Written problem A:
Please repeat lines from the museum catalog records below without any change. Begin at the line that contains "family: Pteridaceae" and stop after the line that contains "state / province: Chaiyaphum".
═══ Source document
Ill challenge that, PS3 online used to be a bit "in the dark ages" but not any more, played online for both xbox and ps3 and IMO there is not much difference, not one to warrant £30 a year that's for sure!

But I would be interested to know why you think xbox live is superior to the ps3 network?

I have had my ps3 for over a year and its only been down 2-3 times in that time for about 30mins max! Not bad me don't think!!


----------



## lpoolck (Jul 25, 2009)

djswivel said:


> Pro's and cons...
> 
> Pros - Xbox - Great media centre extender
> Games tend to be a bit cheaper
> ...


good objective view! It is mearly down to personal choice at the end of the day and what you want from the console! :thumb:


----------



## Janitor (Feb 14, 2006)

ZedFour said:


> Not specifically aimed at anyone but you have to agree it can get a bit tedious?


Oh aye, no question :thumb:


----------



## Planet Admin (Jul 11, 2009)

Lol same here. Spooky.
I got mine at the start of October but can't go on it till December 25th. Iv'e been counting down the days. 
37 i think lol.:thumb:


----------



## adamf (Feb 5, 2006)

Got rid of my PS3 and bought a 360 - never looked back!

Each to their own really.


----------
══════
═══ Working data
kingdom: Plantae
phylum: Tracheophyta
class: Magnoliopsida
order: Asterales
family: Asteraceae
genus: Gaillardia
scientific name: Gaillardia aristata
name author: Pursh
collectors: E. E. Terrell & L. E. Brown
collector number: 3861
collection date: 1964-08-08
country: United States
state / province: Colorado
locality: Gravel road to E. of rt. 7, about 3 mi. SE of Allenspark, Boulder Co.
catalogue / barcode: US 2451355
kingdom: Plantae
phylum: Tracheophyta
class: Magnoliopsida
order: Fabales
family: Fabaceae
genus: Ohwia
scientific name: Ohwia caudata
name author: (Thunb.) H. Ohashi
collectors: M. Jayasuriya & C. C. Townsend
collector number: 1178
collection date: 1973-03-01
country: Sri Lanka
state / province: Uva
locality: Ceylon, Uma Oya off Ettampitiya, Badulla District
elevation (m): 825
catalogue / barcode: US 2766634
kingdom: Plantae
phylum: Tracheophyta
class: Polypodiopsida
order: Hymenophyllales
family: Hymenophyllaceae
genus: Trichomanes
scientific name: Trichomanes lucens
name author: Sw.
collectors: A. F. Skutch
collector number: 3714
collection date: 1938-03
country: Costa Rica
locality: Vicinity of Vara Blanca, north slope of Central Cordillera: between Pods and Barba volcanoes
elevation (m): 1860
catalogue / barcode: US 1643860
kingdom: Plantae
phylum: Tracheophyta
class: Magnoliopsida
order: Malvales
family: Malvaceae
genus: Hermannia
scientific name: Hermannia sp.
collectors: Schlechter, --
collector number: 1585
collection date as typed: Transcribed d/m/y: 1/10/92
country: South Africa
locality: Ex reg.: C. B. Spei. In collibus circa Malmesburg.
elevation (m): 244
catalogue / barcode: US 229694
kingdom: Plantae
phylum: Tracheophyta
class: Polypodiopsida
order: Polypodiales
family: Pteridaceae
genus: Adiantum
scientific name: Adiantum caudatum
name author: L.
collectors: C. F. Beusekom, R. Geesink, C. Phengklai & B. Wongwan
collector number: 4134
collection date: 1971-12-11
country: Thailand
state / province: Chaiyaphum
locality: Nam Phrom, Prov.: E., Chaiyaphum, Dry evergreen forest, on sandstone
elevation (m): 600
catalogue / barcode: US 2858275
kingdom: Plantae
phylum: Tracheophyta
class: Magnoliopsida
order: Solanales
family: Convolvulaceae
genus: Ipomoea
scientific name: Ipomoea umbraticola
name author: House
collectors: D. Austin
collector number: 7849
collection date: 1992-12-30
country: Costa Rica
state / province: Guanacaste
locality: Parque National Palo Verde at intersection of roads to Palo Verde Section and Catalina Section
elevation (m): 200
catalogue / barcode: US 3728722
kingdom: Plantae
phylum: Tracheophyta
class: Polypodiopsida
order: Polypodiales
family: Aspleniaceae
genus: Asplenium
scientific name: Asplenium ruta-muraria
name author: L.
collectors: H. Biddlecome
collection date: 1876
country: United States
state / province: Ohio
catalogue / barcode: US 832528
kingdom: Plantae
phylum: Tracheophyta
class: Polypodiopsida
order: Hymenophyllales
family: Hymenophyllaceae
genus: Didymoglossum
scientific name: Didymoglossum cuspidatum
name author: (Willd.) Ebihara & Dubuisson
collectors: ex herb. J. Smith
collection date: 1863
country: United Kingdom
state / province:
══════
Written problem B:
Transcribe word for word the part of the console forum thread above that begins at the words "Lol same here." and ends after the words "(Feb 5, 2006)".

Worked solution A:
family: Pteridaceae
genus: Adiantum
scientific name: Adiantum caudatum
name author: L.
collectors: C. F. Beusekom, R. Geesink, C. Phengklai & B. Wongwan
collector number: 4134
collection date: 1971-12-11
country: Thailand
state / province: Chaiyaphum

Worked solution B:
Lol same here. Spooky.
I got mine at the start of October but can't go on it till December 25th. Iv'e been counting down the days. 
37 i think lol.:thumb:


----------



## adamf (Feb 5, 2006)